This is a calculus homework question but in reality the problem here is understanding the algebra.
Find the Critical Numbers of f(x) = x^(3/5)(4-x)
The product rule gives -x^(3/5) + (12-3x)/(5x^(2/5)
My booklet explains that simplifying this gives you 12-8x / (5x^(2/5).
How did it get to that?
first = x^(3/5)
second = (4-x)
derivative = first derivative of second + second derivative of first
first derivative of second = x^(3/5)*-1
second derivative of first
= (4-x)[ (3/5){x^-(2/5)}
= (1/5)(12 -3x)x^-(2/5)
so
-x^(3/5) + (1/5)(12 -3x)x^-(2/5)
but x^(3/5) = x^(-2/5)x^(5/5)
that is what you missed
Thanks!
You are welcome.
To simplify the expression -x^(3/5) + (12-3x)/(5x^(2/5)), you need to find a common denominator for the two terms.
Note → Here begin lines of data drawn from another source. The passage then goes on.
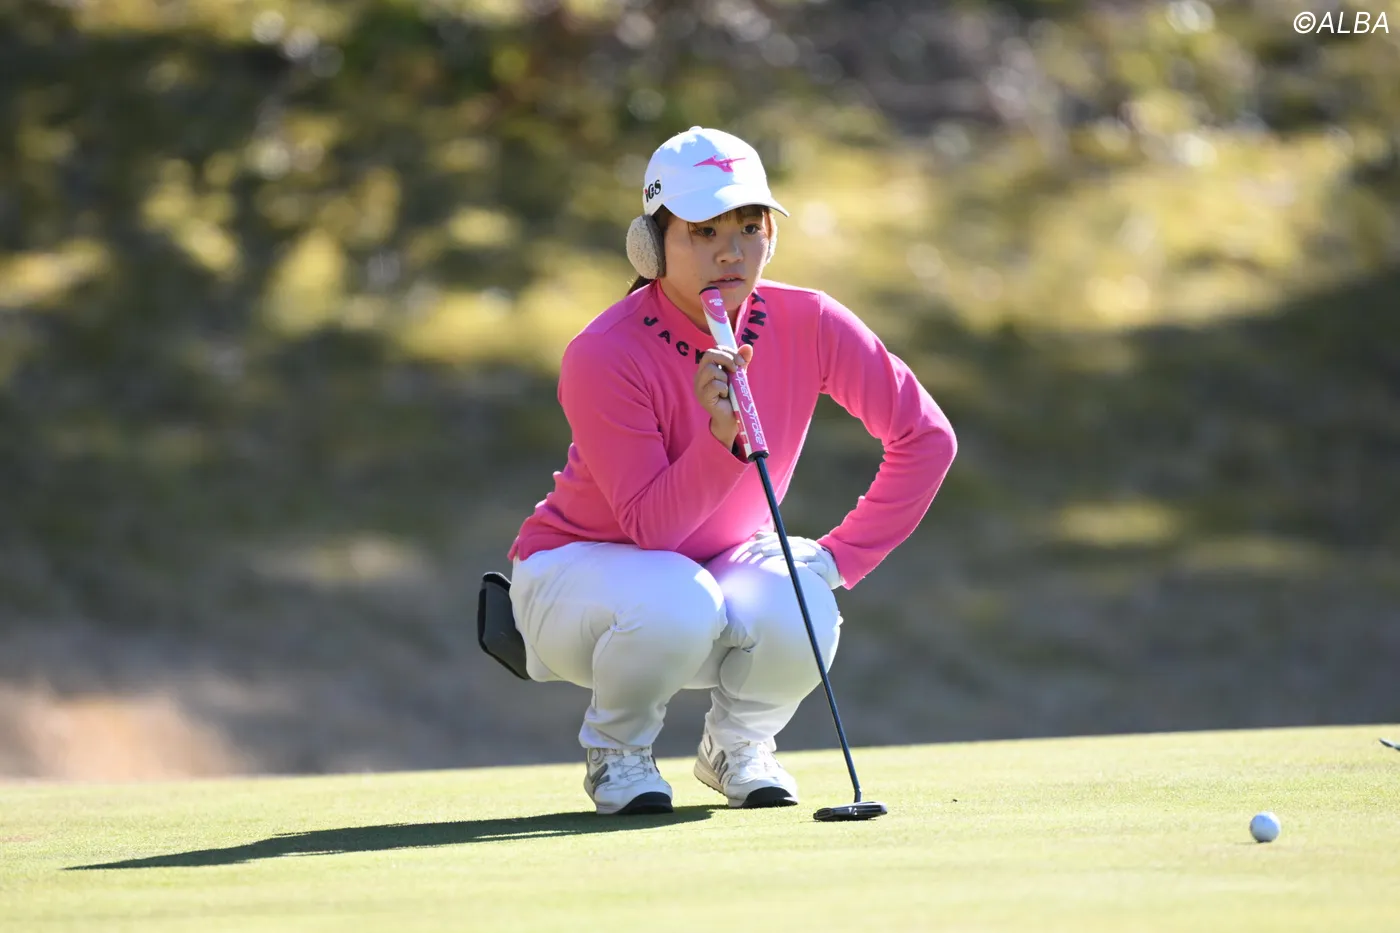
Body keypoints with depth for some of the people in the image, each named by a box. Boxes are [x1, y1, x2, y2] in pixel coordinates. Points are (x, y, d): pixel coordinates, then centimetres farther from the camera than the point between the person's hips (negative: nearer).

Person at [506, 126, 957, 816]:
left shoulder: (806, 325, -15)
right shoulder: (602, 357, -27)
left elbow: (924, 437, -7)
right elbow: (650, 529, -28)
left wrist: (840, 557, -13)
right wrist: (721, 434, -43)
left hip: (725, 563, 3)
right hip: (579, 570, -3)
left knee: (799, 621, -31)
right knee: (678, 602, -37)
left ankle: (736, 745, 4)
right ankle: (613, 750, -4)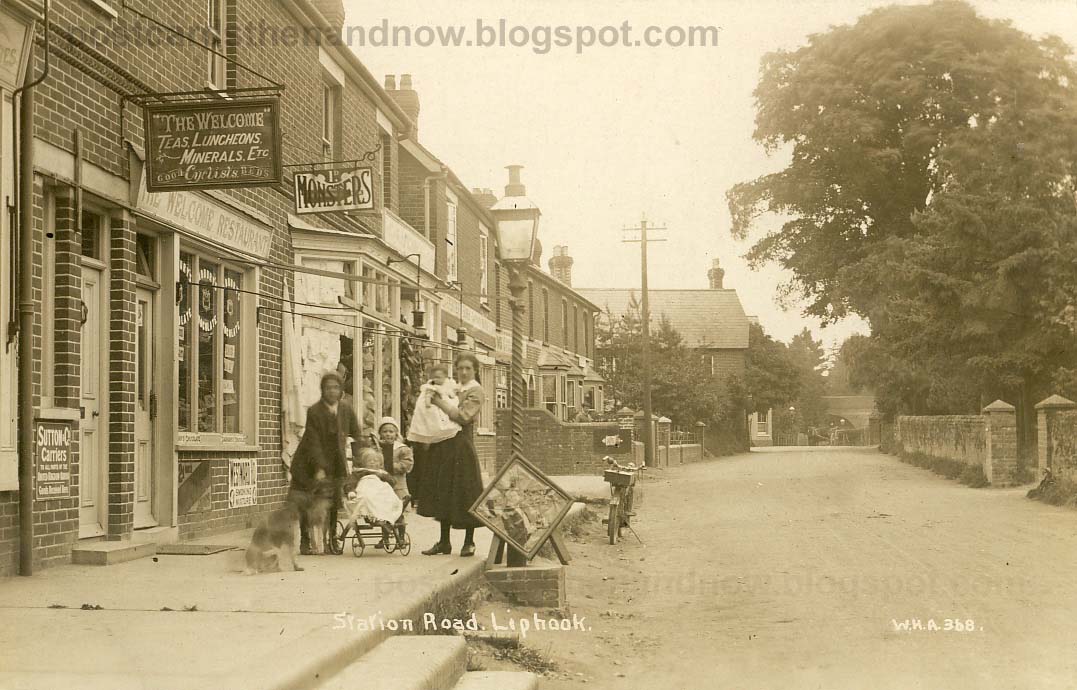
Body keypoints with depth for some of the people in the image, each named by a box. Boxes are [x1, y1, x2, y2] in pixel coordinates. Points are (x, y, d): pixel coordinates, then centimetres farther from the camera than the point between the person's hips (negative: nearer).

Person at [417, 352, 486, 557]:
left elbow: (464, 416, -17)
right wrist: (433, 399, 2)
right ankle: (444, 542, 15)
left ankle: (469, 542, 5)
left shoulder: (475, 390, -4)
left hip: (462, 445, -7)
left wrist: (441, 402, -15)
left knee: (465, 492, -4)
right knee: (442, 490, 8)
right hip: (443, 444, 7)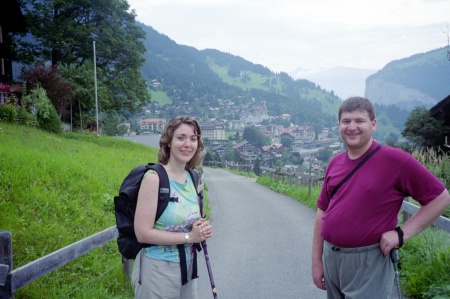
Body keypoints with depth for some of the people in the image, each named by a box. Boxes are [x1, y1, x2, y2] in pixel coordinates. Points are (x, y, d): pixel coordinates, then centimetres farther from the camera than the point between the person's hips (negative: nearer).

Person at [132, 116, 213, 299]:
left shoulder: (192, 178, 3)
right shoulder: (154, 178, -17)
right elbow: (143, 233, -21)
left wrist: (202, 229, -4)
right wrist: (189, 237, -19)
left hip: (187, 266, 6)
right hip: (158, 269, -6)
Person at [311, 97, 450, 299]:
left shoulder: (395, 160, -11)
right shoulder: (335, 163, 5)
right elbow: (322, 212, 10)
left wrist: (401, 233, -14)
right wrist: (316, 261, 9)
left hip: (368, 262, -5)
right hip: (330, 257, 6)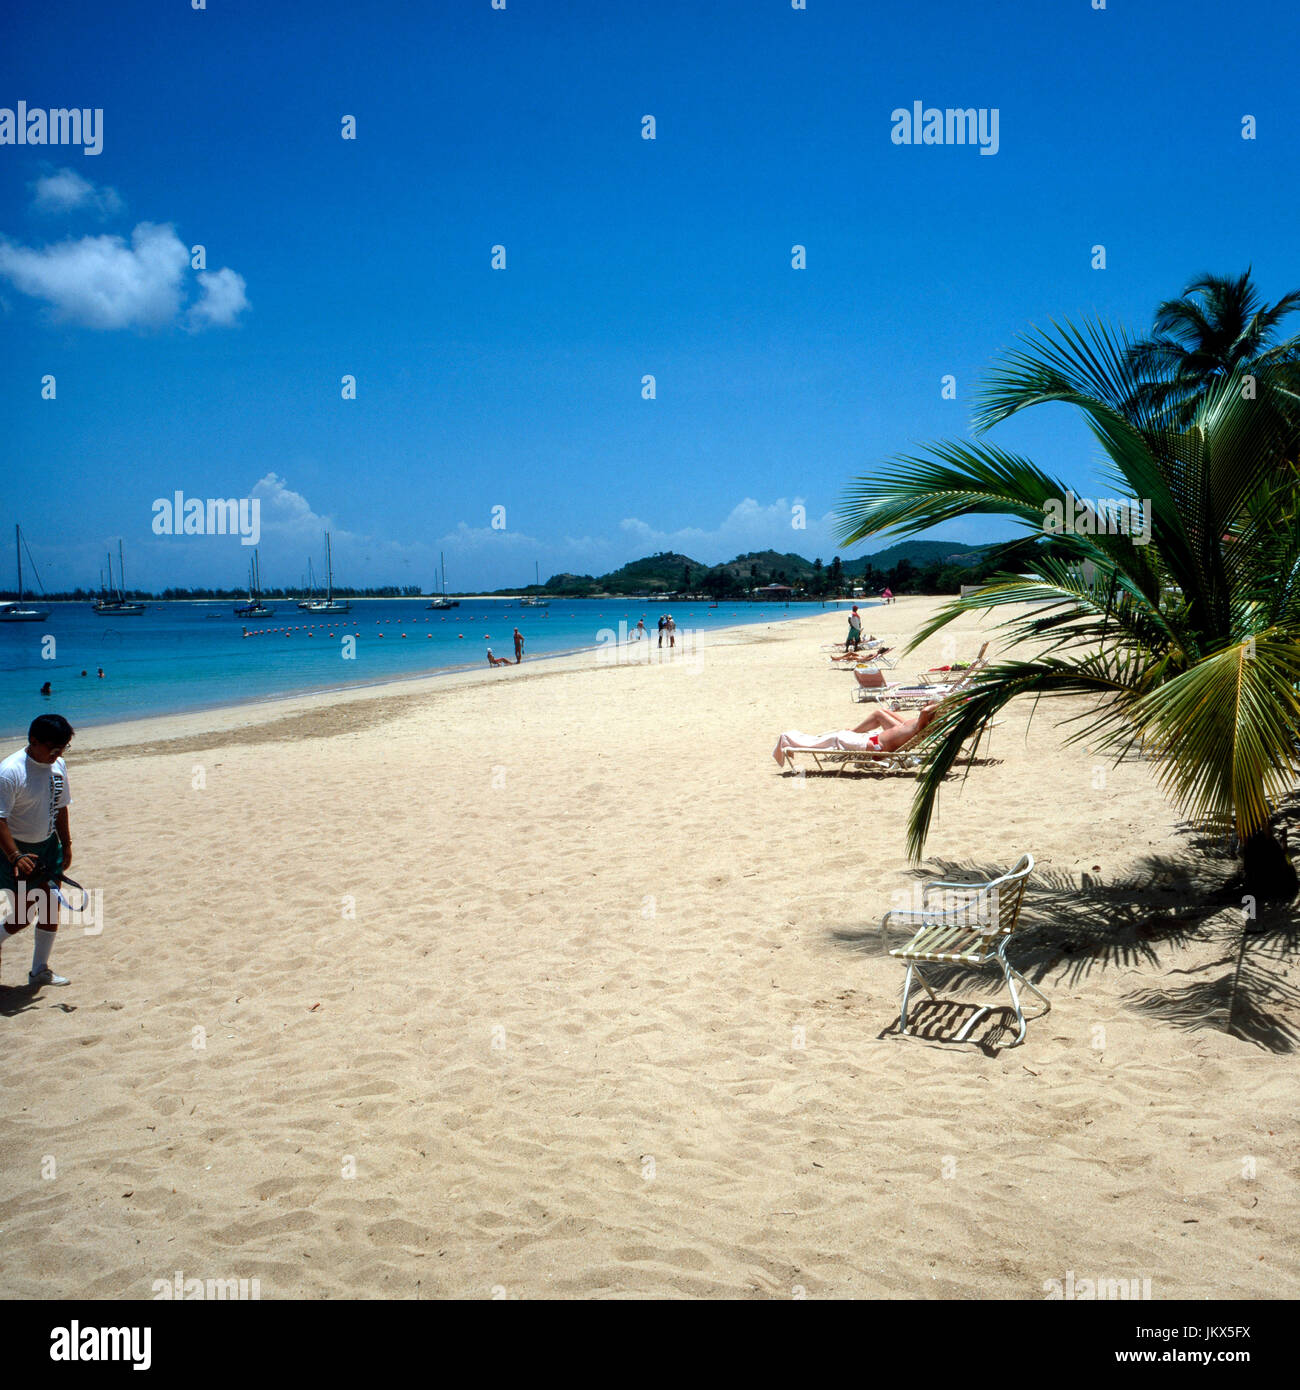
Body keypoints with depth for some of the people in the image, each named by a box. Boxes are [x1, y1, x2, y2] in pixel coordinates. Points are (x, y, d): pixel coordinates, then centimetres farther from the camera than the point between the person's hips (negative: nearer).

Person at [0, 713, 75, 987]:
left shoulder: (58, 766, 1)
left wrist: (66, 844, 14)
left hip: (48, 846, 7)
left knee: (50, 910, 8)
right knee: (23, 917, -4)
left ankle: (40, 970, 22)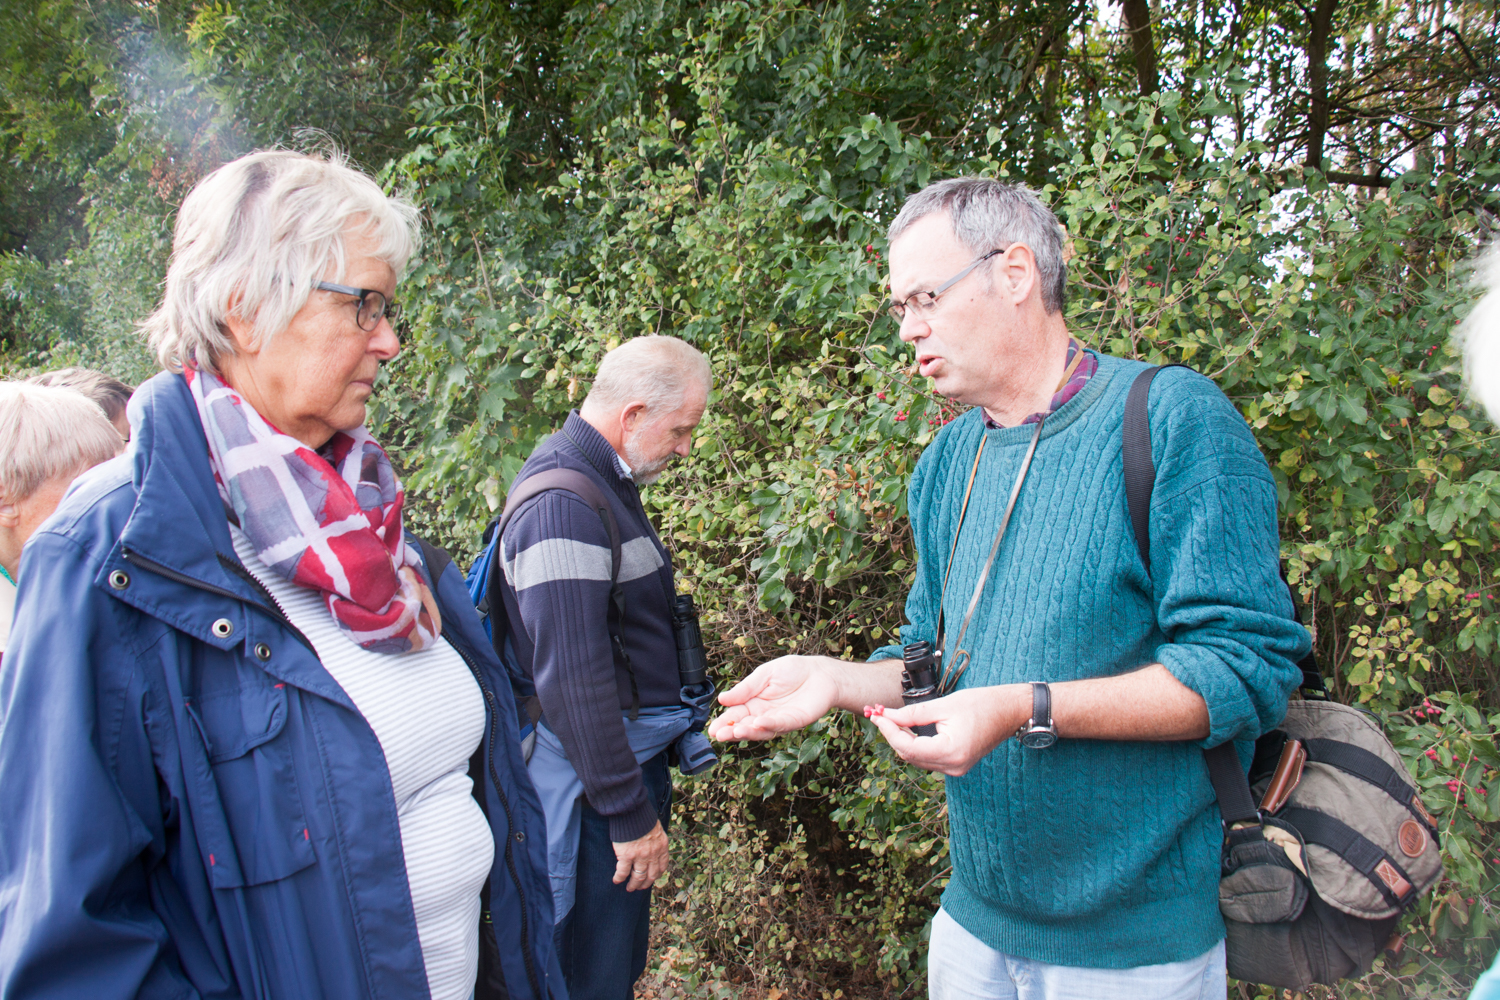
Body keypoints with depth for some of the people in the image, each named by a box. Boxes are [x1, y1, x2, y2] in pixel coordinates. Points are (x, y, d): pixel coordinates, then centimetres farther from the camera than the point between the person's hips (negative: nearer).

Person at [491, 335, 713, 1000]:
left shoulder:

The first term, -x^(3/5), can be written as -(1/x^(2/5)).
Now, the common denominator for the two terms is x^(2/5).
So, rewriting both terms with the common denominator, you have:
-(1/x^(2/5)) + (12-3x)/(5x^(2/5))
Next, combine the two terms. The numerators of the two terms can be added together because they have a common denominator.
Thus, you have:
(-1 + 12 - 3x)/(x^(2/5))
Simplifying the numerator, you get:
(11 - 3x)/(x^(2/5))
Finally, you can rewrite the expression with the numerator factored out:
(11 - 3x)/(x^(2/5)) = (11 - 3x)/(5x^(2/5))
Therefore, the simplification of -x^(3/5) + (12-3x)/(5x^(2/5)) is (11 - 3x)/(5x^(2/5)).